The 1979 American Airlines DC10 crash killed 273 persons. It probably wouldn't have happened if American had known that the DC10's out-of-sight engine supports cracked during routine maintenance. Continental Airlines knew. But, as Douglas Feaver of The Post noted in a recent news story, "The Continental discovery was not widely shared among the airlines." The FAA didn't know it either. That was probably because, as Feaver reported, the FAA hands over "much" of its maintenance responsibility to the airlines.

The safety board sensibly recommended that the FAA do the obvious: have its inspectors pool their knowledge of important, inherent and maintenance-induced flaws in airplane models and pass the information on to companies that use them. It was sensible advice, and it was ignored.
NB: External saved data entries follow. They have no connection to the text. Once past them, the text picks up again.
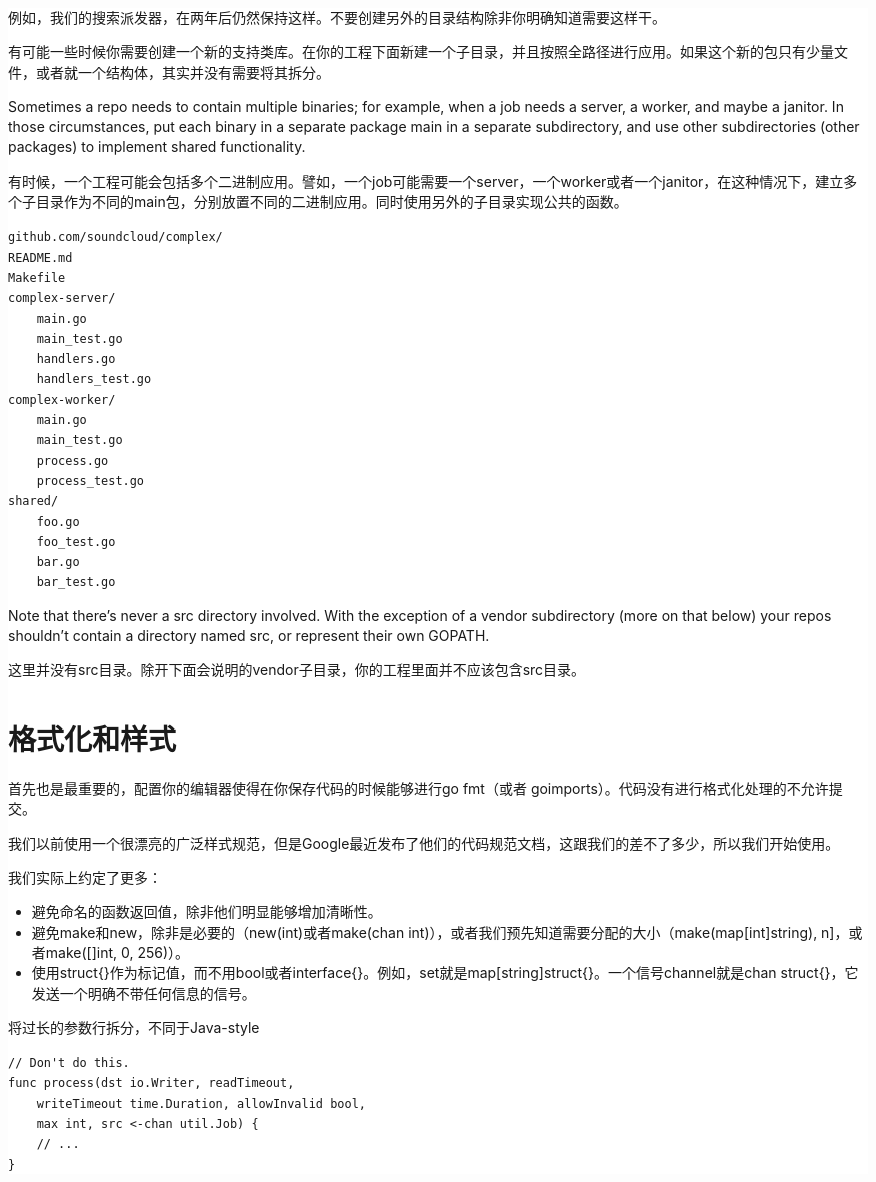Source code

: 例如，我们的搜索派发器，在两年后仍然保持这样。不要创建另外的目录结构除非你明确知道需要这样干。

有可能一些时候你需要创建一个新的支持类库。在你的工程下面新建一个子目录，并且按照全路径进行应用。如果这个新的包只有少量文件，或者就一个结构体，其实并没有需要将其拆分。

Sometimes a repo needs to contain multiple binaries; for example, when a job needs a server, a worker, and maybe a janitor. In those circumstances, put each binary in a separate package main in a separate subdirectory, and use other subdirectories (other packages) to implement shared functionality.

有时候，一个工程可能会包括多个二进制应用。譬如，一个job可能需要一个server，一个worker或者一个janitor，在这种情况下，建立多个子目录作为不同的main包，分别放置不同的二进制应用。同时使用另外的子目录实现公共的函数。

    github.com/soundcloud/complex/
    README.md
    Makefile
    complex-server/
        main.go
        main_test.go
        handlers.go
        handlers_test.go
    complex-worker/
        main.go
        main_test.go
        process.go
        process_test.go
    shared/
        foo.go
        foo_test.go
        bar.go
        bar_test.go

Note that there’s never a src directory involved. With the exception of a vendor subdirectory (more on that below) your repos shouldn’t contain a directory named src, or represent their own GOPATH.

这里并没有src目录。除开下面会说明的vendor子目录，你的工程里面并不应该包含src目录。

# 格式化和样式

首先也是最重要的，配置你的编辑器使得在你保存代码的时候能够进行go fmt（或者 goimports）。代码没有进行格式化处理的不允许提交。

我们以前使用一个很漂亮的广泛样式规范，但是Google最近发布了他们的代码规范文档，这跟我们的差不了多少，所以我们开始使用。

我们实际上约定了更多：

- 避免命名的函数返回值，除非他们明显能够增加清晰性。
- 避免make和new，除非是必要的（new(int)或者make(chan int)），或者我们预先知道需要分配的大小（make(map[int]string), n]，或者make([]int, 0, 256)）。
- 使用struct{}作为标记值，而不用bool或者interface{}。例如，set就是map[string]struct{}。一个信号channel就是chan struct{}，它发送一个明确不带任何信息的信号。

将过长的参数行拆分，不同于Java-style

    // Don't do this.
    func process(dst io.Writer, readTimeout,
        writeTimeout time.Duration, allowInvalid bool,
        max int, src <-chan util.Job) {
        // ...
    }
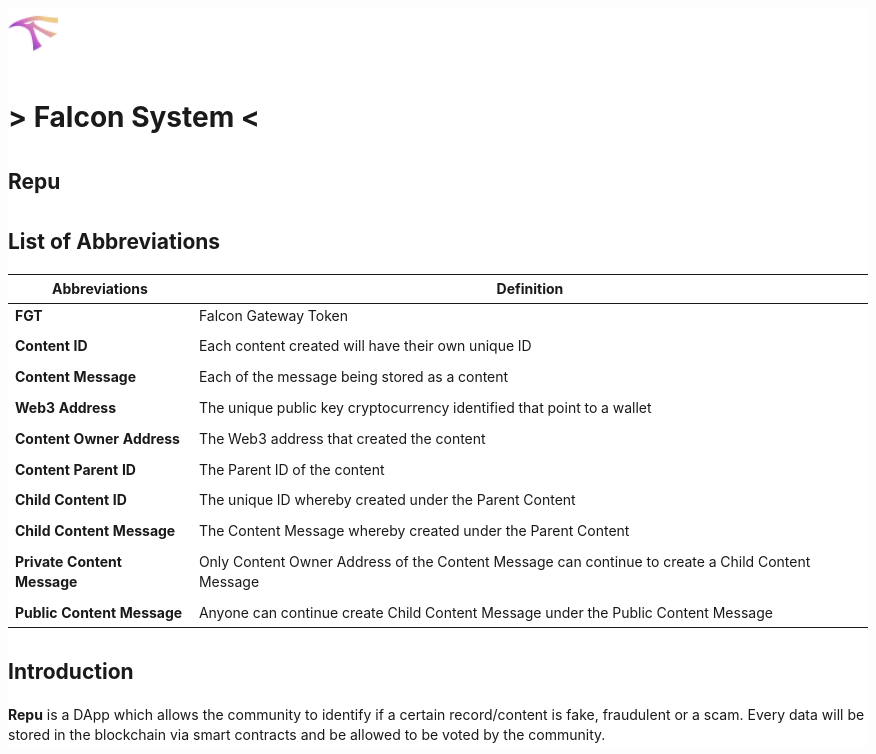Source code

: <div class="align-center"><img width="200" src="/img/logo.png" alt="logo"/></div>

# > Falcon System <

## Repu
## List of Abbreviations
| Abbreviations                   | Definition                                                                                 |
| -----------------------------   | -------------------------------------------------------------------------------------------|
| **FGT**                         | Falcon Gateway Token                                                                       |
|                                 |                                                                                            |
| **Content ID**                  | Each content created will have their own unique ID                                         |
|                                 |                                                                                            |
| **Content Message**             | Each of the message being stored as a content                                              |
|                                 |                                                                                            |
| **Web3 Address**                | The unique public key cryptocurrency identified that point to a wallet                     |
|                                 |                                                                                            |
| **Content Owner Address**       | The Web3 address that created the content                                                  |
|                                 |                                                                                            |
| **Content Parent ID**           | The Parent ID of the content                                                               |
|                                 |                                                                                            |
| **Child Content ID**            | The unique ID whereby created under the Parent Content                                     |
|                                 |                                                                                            |
| **Child Content Message**       | The Content Message whereby created under the Parent Content                               |
|                                 |                                                                                            |
| **Private Content Message**     | Only Content Owner Address of the Content Message can continue to create a Child Content Message|
|                                 |                                                                                            |
| **Public Content Message**      | Anyone can continue create Child Content Message under the Public Content Message                           |
## Introduction

**Repu** is a DApp which allows the community to identify if a certain record/content is fake, fraudulent or a scam. Every data will be stored in the blockchain via smart contracts and be allowed to be voted by the community.
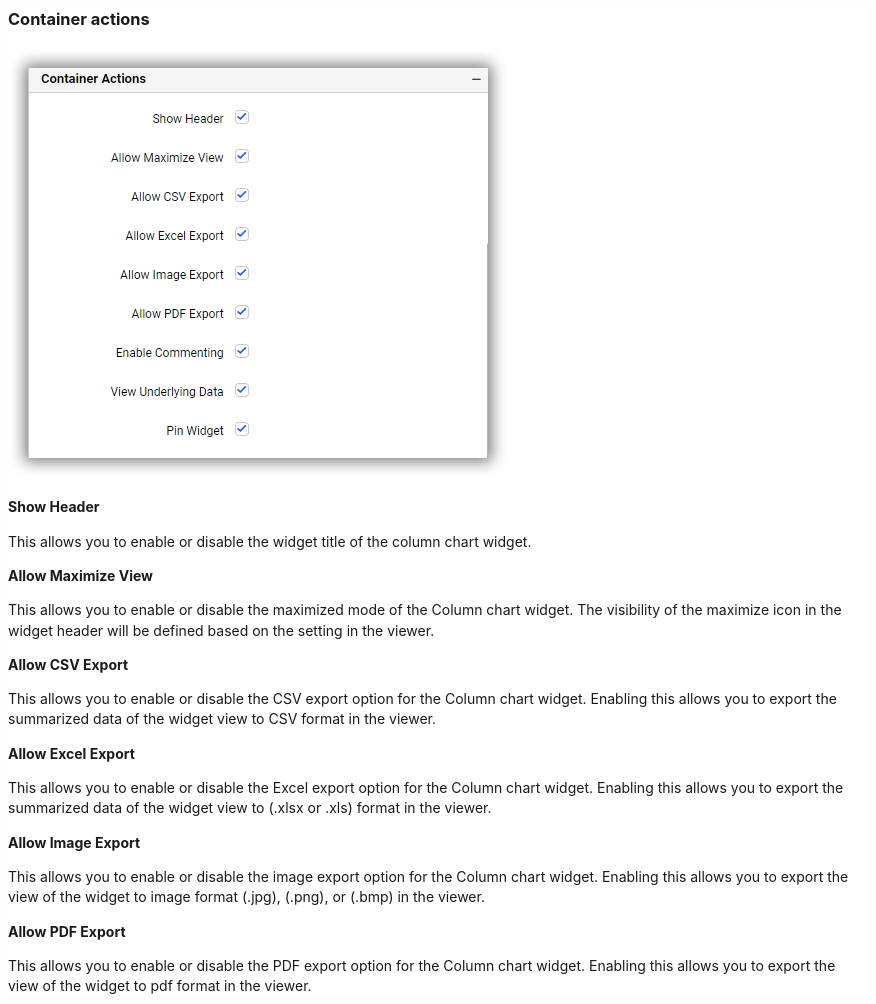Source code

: ### Container actions

![Container Actions](/static/assets/cloud/visualizing-data/visualization-widgets/images/combo-chart/Container_Actions.png)

**Show Header**

This allows you to enable or disable the widget title of the column chart widget. 

**Allow Maximize View**

This allows you to enable or disable the maximized mode of the Column chart widget. The visibility of the maximize icon in the widget header will be defined based on the setting in the viewer.

**Allow CSV Export**

This allows you to enable or disable the CSV export option for the Column chart widget. Enabling this allows you to export the summarized data of the widget view to CSV format in the viewer.

**Allow Excel Export**

This allows you to enable or disable the Excel export option for the Column chart widget. Enabling this allows you to export the summarized data of the widget view to (.xlsx or .xls) format in the viewer.

**Allow Image Export**

This allows you to enable or disable the image export option for the Column chart widget. Enabling this allows you to export the view of the widget to image format (.jpg), (.png), or (.bmp) in the viewer.

**Allow PDF Export**

This allows you to enable or disable the PDF export option for the Column chart widget. Enabling this allows you to export the view of the widget to pdf format in the viewer.
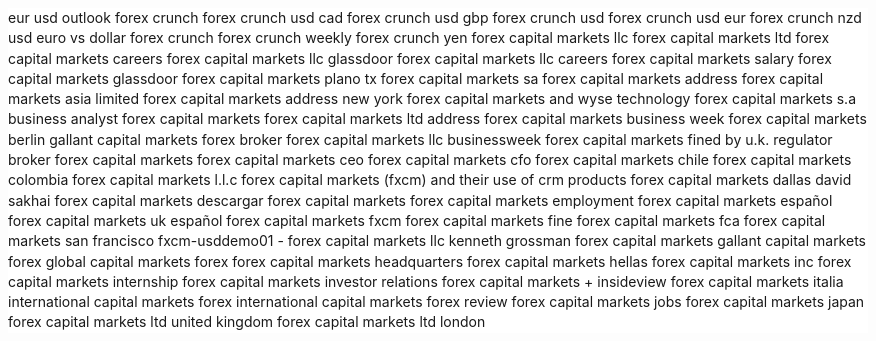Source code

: eur usd outlook forex crunch
forex crunch usd cad
forex crunch usd gbp
forex crunch usd
forex crunch usd eur
forex crunch nzd usd
euro vs dollar forex crunch
forex crunch weekly
forex crunch yen
forex capital markets llc
forex capital markets ltd
forex capital markets careers
forex capital markets llc glassdoor
forex capital markets llc careers
forex capital markets salary
forex capital markets glassdoor
forex capital markets plano tx
forex capital markets sa
forex capital markets address
forex capital markets asia limited
forex capital markets address new york
forex capital markets and wyse technology
forex capital markets s.a
business analyst forex capital markets
forex capital markets ltd address
forex capital markets business week
forex capital markets berlin
gallant capital markets forex broker
forex capital markets llc businessweek
forex capital markets fined by u.k. regulator
broker forex capital markets
forex capital markets ceo
forex capital markets cfo
forex capital markets chile
forex capital markets colombia
forex capital markets l.l.c
forex capital markets (fxcm) and their use of crm products
forex capital markets dallas
david sakhai forex capital markets
descargar forex capital markets
forex capital markets employment
forex capital markets español
forex capital markets uk español
forex capital markets fxcm
forex capital markets fine
forex capital markets fca
forex capital markets san francisco
fxcm-usddemo01 - forex capital markets llc
kenneth grossman forex capital markets
gallant capital markets forex
global capital markets forex
forex capital markets headquarters
forex capital markets hellas
forex capital markets inc
forex capital markets internship
forex capital markets investor relations
forex capital markets + insideview
forex capital markets italia
international capital markets forex
international capital markets forex review
forex capital markets jobs
forex capital markets japan
forex capital markets ltd united kingdom
forex capital markets ltd london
On May 20, 1983, almost four years to the day after that plane crashed in Chicago, it was learned that the FAA isn't pooling or sharing such information and has no intention of doing so in the future.

J. Lynn Helms, the man who runs the FAA, seems to reason that since no other planes have fallen out of the sky and killed people because of similar model and maintenance problems, pooling and sharing will cost too much. The safety board thought his decision "disappointing and perplexing." It's more than that. It is dumb and dangerous.

But Helms must be thinking so far, so good, if he's not just waiting for his (and our) luck to run out. And luck it is. He must have been the gladdest man in Washington when the Nassau- bound Eastern Airlines plane that lost all three of its engines didn't have to crash-land in the Atlantic Ocean.

The engines stopped working because mechanics didn't put one essential part on each of them. The same thing had happened before on Eastern and Pan American World Airways. There was so little pooling and sharing of information that Eastern was as surprised to learn it as everyone else.

It's often said that the people involved with the commercial airlines are "only human." True enough. But that is no excuse for failure to perform basic duties that prevent the loss of life. It is not "only human" to run out of gas, forget to put the landing gear down or fail to notice that the wings are covered with ice.

In the matter of air traffic control, being "only human" is a bona fide factor. Two years after the president fired the striking air controllers, the system is still running with patchwork personnel. The safety Board has just sent its second report and list of recommendations to the FAA on this subject.

Circumspect it is; reassuring it is not. "Based strictly on the absence . . . of a significant number of accidents . . .the ATC (air traffic control) system has been operated safely" (italics added). The safety board notes that air traffic is still being directed by a mix of "trainees," nonstrikers and supervisors who should be supervising and not directing traffic. They are exhausted, have too many overtime hours, few vacations and are subject to great stress. This is bad business.

Controllers must be fresh and alert because their judgments are crucial. They should not be in training; they should be trained. Add to this the understanding that in the busiest airports the supervisors are not up and about helping the trainees, not coordinating the work of the controllers and not free to handle emergencies. They are acting as on-line controllers, committed to the screen or microphone where they sit. Nobody is supervising, in fact.

Air transportation systems are a mess. So it is that the normal, lily-livered traveler has been thrust into unexpected bravado. Intrepid we passengers may be, but it is time for us to recalculate the safety odds. It is also probably time for Americans to travel as Pope's Dying Christian did, "trembling, hoping, ling'ring, flying."